The suni (Neotragus moschatus) is a very small species of antelope. They are between 30-43 cm (12-17 in) high at the shoulder and weigh 4.5-5.4 kg (10-12 lb). Females are generally slightly larger than males. The coat is light brown to chestnut and will fade to a lighter color towards the flanks, the underparts and the legs. Only males have horns, which are straight and can reach a length of 8-13 cm (3-5 in). It shares much of its range with the similarly sized Natal red duiker (Cephalophus natalensis), and the two could be confused with each other. Although both are small, the suni is much lighter in its build. The suni is also lighter in color.
Diet and behavior
It is a very shy and rare antelope that spends most of its life in dense forest understory and thickets. It feeds on fallen leaves, fungi, fruits and flowers. They can live in drier areas as they do not need much water. Dry and dense sand forest habitats are perfect for suni. They are mostly active in the early morning, late evening and into the night. Most of the day is spent sleeping and resting in a sheltered and shady area. They blend in perfectly with the forest floor and are well camouflaged from predators. When danger approaches it will freeze until the threat is too close, at which time it will dart from its hiding place and vanish into the bush. If surprised the suni can give out a sharp bark as a warning call similar to that of larger antelope species.

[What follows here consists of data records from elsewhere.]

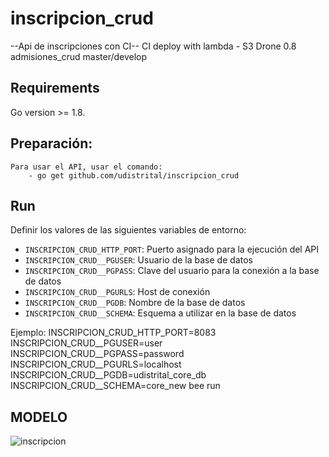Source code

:# inscripcion_crud

--Api de inscripciones con CI--
CI deploy with lambda - S3
Drone 0.8 
admisiones_crud master/develop

## Requirements
Go version >= 1.8.

## Preparación:
    Para usar el API, usar el comando:
        - go get github.com/udistrital/inscripcion_crud

## Run

Definir los valores de las siguientes variables de entorno:

 - `INSCRIPCION_CRUD_HTTP_PORT`: Puerto asignado para la ejecución del API
 - `INSCRIPCION_CRUD__PGUSER`: Usuario de la base de datos
 - `INSCRIPCION_CRUD__PGPASS`: Clave del usuario para la conexión a la base de datos  
 - `INSCRIPCION_CRUD__PGURLS`: Host de conexión
 - `INSCRIPCION_CRUD__PGDB`: Nombre de la base de datos
 - `INSCRIPCION_CRUD__SCHEMA`: Esquema a utilizar en la base de datos

Ejemplo: INSCRIPCION_CRUD_HTTP_PORT=8083 INSCRIPCION_CRUD__PGUSER=user INSCRIPCION_CRUD__PGPASS=password INSCRIPCION_CRUD__PGURLS=localhost INSCRIPCION_CRUD__PGDB=udistrital_core_db INSCRIPCION_CRUD__SCHEMA=core_new bee run

## MODELO
![inscripcion](https://user-images.githubusercontent.com/14035745/61455174-646a8800-a928-11e9-94a2-faa36aaa85e9.png)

Social behavior and reproduction
Male sunis hold territories of around three hectares. They will viciously fight rivaling males using their horns. Males mark their territory using dung, as well as scent marking using the preorbital gland situated on both sides of the face. One male usually form a pair with one female, although several females can be within the territory of one male. Female sunis have a gestation period of about six months after which one fawn is born. The newborn will stay hidden in thick bush and the mother will periodically return to groom and suckle it.

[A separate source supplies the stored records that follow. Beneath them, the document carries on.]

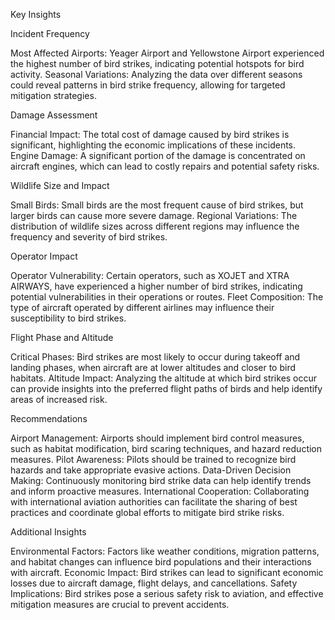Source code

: Key Insights

Incident Frequency

Most Affected Airports: Yeager Airport and Yellowstone Airport experienced the highest number of bird strikes, indicating potential hotspots for bird activity.
Seasonal Variations: Analyzing the data over different seasons could reveal patterns in bird strike frequency, allowing for targeted mitigation strategies.

Damage Assessment

Financial Impact: The total cost of damage caused by bird strikes is significant, highlighting the economic implications of these incidents.
Engine Damage: A significant portion of the damage is concentrated on aircraft engines, which can lead to costly repairs and potential safety risks.

Wildlife Size and Impact

Small Birds: Small birds are the most frequent cause of bird strikes, but larger birds can cause more severe damage.
Regional Variations: The distribution of wildlife sizes across different regions may influence the frequency and severity of bird strikes.

Operator Impact

Operator Vulnerability: Certain operators, such as XOJET and XTRA AIRWAYS, have experienced a higher number of bird strikes, indicating potential vulnerabilities in their operations or routes.
Fleet Composition: The type of aircraft operated by different airlines may influence their susceptibility to bird strikes.

Flight Phase and Altitude

Critical Phases: Bird strikes are most likely to occur during takeoff and landing phases, when aircraft are at lower altitudes and closer to bird habitats.
Altitude Impact: Analyzing the altitude at which bird strikes occur can provide insights into the preferred flight paths of birds and help identify areas of increased risk.

Recommendations

Airport Management: Airports should implement bird control measures, such as habitat modification, bird scaring techniques, and hazard reduction measures.
Pilot Awareness: Pilots should be trained to recognize bird hazards and take appropriate evasive actions.
Data-Driven Decision Making: Continuously monitoring bird strike data can help identify trends and inform proactive measures.
International Cooperation: Collaborating with international aviation authorities can facilitate the sharing of best practices and coordinate global efforts to mitigate bird strike risks.

Additional Insights

Environmental Factors: Factors like weather conditions, migration patterns, and habitat changes can influence bird populations and their interactions with aircraft.
Economic Impact: Bird strikes can lead to significant economic losses due to aircraft damage, flight delays, and cancellations.
Safety Implications: Bird strikes pose a serious safety risk to aviation, and effective mitigation measures are crucial to prevent accidents.

 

It is believed to be 365,000 sunis within its range, and the population is thought to be stable. Large populations are found within protected reserves. The suni is listed as least concern on IUCN Red List. It is, however, endangered in South Africa as it is only found in certain places such as northern Kruger National Park and northern KwaZulu-Natal, where they are found in Tembe Elephant Park, Ndumo Game Reserve, and surrounding areas. In Tembe Elephant Park, the second priority of the park, after conserving the endangered sand forest, is to conserve the suni.